## Your objective
Only the number is needed: how many lines of the entries below contain the word "CEPs".

[Page-level text extractions]
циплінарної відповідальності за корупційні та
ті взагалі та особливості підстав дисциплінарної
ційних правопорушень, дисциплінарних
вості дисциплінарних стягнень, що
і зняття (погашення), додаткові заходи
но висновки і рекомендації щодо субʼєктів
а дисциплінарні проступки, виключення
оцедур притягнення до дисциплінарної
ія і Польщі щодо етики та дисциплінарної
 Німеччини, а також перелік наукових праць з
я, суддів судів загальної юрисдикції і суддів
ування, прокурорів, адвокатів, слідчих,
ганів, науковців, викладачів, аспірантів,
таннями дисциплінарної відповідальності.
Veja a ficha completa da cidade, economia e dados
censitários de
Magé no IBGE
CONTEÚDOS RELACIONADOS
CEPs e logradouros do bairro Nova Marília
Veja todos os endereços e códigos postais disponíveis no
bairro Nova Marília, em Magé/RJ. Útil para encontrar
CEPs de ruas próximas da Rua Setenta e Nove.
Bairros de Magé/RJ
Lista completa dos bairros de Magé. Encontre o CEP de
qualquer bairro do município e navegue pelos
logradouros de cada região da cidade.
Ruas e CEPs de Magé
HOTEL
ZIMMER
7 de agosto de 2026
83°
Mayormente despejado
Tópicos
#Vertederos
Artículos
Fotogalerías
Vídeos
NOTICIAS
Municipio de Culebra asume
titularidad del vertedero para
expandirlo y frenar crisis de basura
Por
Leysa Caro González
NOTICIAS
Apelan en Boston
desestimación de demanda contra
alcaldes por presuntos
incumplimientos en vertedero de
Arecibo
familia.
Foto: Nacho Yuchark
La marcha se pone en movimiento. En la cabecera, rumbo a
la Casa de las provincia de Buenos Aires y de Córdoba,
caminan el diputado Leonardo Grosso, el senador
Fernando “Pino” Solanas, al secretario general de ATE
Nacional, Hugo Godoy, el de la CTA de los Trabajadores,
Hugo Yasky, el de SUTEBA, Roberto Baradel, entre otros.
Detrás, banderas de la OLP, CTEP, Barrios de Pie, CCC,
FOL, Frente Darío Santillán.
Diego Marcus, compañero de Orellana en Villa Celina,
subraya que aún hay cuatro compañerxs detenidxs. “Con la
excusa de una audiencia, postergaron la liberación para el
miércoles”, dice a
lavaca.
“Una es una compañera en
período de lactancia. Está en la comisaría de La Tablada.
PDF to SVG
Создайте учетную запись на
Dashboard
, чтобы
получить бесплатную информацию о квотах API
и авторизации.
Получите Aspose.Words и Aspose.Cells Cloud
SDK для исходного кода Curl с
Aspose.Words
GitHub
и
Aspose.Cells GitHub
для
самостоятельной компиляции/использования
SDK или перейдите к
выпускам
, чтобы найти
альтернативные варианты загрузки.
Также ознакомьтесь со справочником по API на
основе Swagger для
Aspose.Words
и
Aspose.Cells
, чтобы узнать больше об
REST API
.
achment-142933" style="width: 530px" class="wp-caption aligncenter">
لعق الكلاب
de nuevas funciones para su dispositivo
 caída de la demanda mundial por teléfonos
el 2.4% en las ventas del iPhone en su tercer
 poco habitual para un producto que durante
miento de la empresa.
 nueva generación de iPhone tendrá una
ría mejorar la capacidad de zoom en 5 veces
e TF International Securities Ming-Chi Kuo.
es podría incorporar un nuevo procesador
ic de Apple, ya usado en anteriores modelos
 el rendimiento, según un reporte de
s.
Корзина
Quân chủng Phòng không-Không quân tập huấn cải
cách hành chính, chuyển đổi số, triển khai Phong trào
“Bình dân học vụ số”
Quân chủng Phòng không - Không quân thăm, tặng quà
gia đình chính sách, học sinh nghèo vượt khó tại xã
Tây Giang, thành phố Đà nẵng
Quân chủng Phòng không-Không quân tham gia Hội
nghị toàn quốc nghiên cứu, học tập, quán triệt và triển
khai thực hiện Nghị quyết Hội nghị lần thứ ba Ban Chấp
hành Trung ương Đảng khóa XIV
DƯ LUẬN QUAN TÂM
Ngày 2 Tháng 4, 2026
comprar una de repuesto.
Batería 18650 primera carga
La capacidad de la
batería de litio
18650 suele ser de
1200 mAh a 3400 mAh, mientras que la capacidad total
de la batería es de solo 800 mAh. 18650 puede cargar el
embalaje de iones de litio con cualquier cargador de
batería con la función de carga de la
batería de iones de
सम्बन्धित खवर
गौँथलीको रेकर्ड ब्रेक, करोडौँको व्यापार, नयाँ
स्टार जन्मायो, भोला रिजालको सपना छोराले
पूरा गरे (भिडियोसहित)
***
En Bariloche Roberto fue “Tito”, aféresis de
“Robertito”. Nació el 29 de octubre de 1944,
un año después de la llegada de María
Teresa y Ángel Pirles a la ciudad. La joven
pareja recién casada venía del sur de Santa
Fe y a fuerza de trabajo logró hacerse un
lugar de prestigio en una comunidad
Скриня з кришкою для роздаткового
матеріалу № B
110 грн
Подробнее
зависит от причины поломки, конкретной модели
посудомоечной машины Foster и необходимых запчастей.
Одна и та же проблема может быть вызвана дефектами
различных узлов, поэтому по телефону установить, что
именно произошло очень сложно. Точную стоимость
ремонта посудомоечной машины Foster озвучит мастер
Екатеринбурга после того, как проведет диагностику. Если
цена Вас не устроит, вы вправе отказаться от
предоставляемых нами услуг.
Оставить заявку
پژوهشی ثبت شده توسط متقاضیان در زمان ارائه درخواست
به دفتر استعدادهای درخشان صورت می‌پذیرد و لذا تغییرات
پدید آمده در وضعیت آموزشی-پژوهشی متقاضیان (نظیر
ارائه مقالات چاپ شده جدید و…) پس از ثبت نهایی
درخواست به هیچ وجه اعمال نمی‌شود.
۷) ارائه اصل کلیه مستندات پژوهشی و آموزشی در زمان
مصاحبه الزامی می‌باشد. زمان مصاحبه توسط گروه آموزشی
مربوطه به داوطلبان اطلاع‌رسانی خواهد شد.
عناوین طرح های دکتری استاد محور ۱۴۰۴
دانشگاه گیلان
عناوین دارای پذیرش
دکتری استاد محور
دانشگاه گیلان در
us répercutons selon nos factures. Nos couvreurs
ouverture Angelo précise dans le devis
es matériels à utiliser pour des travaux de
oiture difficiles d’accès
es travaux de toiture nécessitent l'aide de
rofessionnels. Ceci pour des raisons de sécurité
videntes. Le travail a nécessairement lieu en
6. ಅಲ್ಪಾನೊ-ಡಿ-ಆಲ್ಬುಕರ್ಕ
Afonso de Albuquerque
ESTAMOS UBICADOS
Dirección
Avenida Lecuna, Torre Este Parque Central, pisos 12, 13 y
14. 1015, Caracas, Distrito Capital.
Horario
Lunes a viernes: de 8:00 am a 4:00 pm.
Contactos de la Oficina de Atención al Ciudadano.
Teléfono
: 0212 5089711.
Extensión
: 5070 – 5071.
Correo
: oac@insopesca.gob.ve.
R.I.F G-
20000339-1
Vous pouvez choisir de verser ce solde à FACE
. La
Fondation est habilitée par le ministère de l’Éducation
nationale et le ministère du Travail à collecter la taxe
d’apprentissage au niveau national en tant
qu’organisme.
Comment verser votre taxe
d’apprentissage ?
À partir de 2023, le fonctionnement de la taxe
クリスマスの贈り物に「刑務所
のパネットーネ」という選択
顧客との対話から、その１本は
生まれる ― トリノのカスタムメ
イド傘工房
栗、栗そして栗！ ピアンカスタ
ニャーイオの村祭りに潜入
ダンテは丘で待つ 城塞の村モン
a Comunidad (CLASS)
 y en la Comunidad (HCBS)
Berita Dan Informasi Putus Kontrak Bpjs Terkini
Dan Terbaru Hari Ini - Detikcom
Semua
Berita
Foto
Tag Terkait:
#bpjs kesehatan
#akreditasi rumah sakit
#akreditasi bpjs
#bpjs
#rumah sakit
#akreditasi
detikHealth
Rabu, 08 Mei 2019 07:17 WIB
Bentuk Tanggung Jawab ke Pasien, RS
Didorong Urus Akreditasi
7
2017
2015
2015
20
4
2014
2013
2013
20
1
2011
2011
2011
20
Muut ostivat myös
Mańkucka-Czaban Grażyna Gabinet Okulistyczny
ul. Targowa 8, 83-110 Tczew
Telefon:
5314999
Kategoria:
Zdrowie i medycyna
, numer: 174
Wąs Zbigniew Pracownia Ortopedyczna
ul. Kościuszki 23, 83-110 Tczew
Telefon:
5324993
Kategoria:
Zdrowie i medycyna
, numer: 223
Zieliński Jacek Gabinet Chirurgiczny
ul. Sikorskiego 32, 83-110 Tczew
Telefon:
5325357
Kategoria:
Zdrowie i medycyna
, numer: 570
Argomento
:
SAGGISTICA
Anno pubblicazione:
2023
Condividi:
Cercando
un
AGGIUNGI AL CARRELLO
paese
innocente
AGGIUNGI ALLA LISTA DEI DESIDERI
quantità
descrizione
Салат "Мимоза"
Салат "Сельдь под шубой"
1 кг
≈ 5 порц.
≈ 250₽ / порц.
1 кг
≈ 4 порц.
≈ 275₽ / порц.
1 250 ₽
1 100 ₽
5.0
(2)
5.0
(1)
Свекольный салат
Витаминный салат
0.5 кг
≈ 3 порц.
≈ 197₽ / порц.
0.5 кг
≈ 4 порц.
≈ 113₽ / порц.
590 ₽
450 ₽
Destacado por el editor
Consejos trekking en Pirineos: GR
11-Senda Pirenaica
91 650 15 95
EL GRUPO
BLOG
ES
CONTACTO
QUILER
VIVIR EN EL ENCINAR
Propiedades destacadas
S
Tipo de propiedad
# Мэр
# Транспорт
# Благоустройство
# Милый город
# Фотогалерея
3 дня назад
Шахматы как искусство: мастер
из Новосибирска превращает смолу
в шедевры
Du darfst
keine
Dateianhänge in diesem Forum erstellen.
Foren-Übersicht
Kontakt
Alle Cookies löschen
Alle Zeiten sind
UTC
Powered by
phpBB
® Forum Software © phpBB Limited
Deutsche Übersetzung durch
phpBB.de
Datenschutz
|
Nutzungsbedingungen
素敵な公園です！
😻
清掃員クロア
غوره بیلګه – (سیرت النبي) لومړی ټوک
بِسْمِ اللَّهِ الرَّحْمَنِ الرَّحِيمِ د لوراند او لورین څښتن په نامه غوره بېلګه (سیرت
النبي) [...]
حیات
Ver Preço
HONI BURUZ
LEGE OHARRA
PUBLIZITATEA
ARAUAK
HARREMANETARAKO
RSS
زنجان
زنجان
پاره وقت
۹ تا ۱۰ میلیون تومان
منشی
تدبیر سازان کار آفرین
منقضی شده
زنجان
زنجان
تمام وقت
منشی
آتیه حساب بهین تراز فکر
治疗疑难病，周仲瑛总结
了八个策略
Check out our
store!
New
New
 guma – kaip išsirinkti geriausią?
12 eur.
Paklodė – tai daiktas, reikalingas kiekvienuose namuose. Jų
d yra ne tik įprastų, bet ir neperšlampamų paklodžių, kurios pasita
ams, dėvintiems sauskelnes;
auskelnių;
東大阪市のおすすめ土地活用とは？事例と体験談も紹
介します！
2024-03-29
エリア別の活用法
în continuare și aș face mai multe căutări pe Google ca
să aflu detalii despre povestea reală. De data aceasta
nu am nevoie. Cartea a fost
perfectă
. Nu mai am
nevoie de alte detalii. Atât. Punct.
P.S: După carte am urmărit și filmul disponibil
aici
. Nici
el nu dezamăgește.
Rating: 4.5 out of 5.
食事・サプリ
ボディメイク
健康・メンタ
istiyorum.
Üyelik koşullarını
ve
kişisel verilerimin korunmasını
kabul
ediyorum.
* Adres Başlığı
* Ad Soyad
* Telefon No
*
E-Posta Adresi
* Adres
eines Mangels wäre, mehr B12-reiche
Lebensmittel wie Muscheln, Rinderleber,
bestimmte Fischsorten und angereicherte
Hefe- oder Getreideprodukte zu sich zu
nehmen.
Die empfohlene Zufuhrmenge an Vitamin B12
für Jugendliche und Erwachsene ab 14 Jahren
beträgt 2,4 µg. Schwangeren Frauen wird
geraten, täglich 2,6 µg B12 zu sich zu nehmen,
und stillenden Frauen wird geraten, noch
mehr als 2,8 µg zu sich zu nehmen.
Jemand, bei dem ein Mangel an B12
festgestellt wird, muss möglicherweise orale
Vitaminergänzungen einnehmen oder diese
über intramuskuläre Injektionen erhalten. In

## Exercise response
3